After Dennis Baker Jr. and his Hopkinton High softball team beat his father’s bunch from Bellingham last month, 5-0, the two went out to dinner at Cornell’s Pub in Hopkinton.

“I made him pay for the whole thing,” Dennis Baker Sr. said. It was an amicable way to wrap up what was a very strange day for both father and son, now rival coaches in the Tri-Valley League. It was the first time they had ever squared off as direct competitors, and neither had slept soundly the night before. “I don’t usually get anxious before games,” Baker Jr. said. “But there were some nerves there. I didn’t sleep that well the night before just thinking of everything . . . On top of the fact [Bellingham] is one of the best in the league, one of the best in Division 2, I knew playing my father was just going to be a strange experience.”

They’re more accustomed to being on the same side. Baker Sr. coached his son as a member of Ashland High’s (1992-94) and the town’s American Legion (1992-95) baseball teams.

Baker Jr., a longtime baseball assistant at Ashland High, is in his first year coaching softball, and he describes his dad — in his 15th year coaching softball — as an invaluable resource in helping him learn the rules and strategies of the game.

They call and text almost every day. Even before their first game against one another, they met up and discussed a rule on player reentry.

“I don’t tell him everything, though,” Baker Sr. said with a laugh.
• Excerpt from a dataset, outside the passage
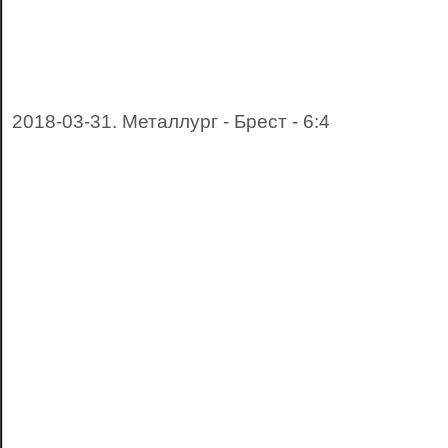
2018-03-31. Металлург - Брест - 6:4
The Hillers (13-1, 11-0 TVL) and Bellingham’s Blackhawks (10-2, 8-2 TVL) will play again in what Baker Sr. calls “The Baker Bowl” Wednesday at Bellingham High.

Postgame dinner plans weren’t set. But if they do go out, Baker Sr. hopes he’ll be the one picking up the check.

“This time I’m going to be owing him,” he said, “because we’re figuring we’re going to win this one.”

HERE AND THERE

Milford High freshman Jenny Levine has watched senior Shannon Smith throw eight no-hitters this spring, and got a chance to chip in with one of her own last week. In her first appearance of the season, she tossed a no-no with four strikeouts to beat Canton, 12-0. . . . Speaking of no-hitters, Medway’s Zach Walker earned his second in a row while blanking Ashland last week, 3-0 . . . Acton- Boxborough Regional softball coach Mary Matthews earned the 100th win of her career when the Colonials beat Newton South on Tuesday, 5-0.

Phil Perry can be reached at paperry27@gmail.com.

Correction: The name of Alex Wieland was spelled incorrectly in an earlier version.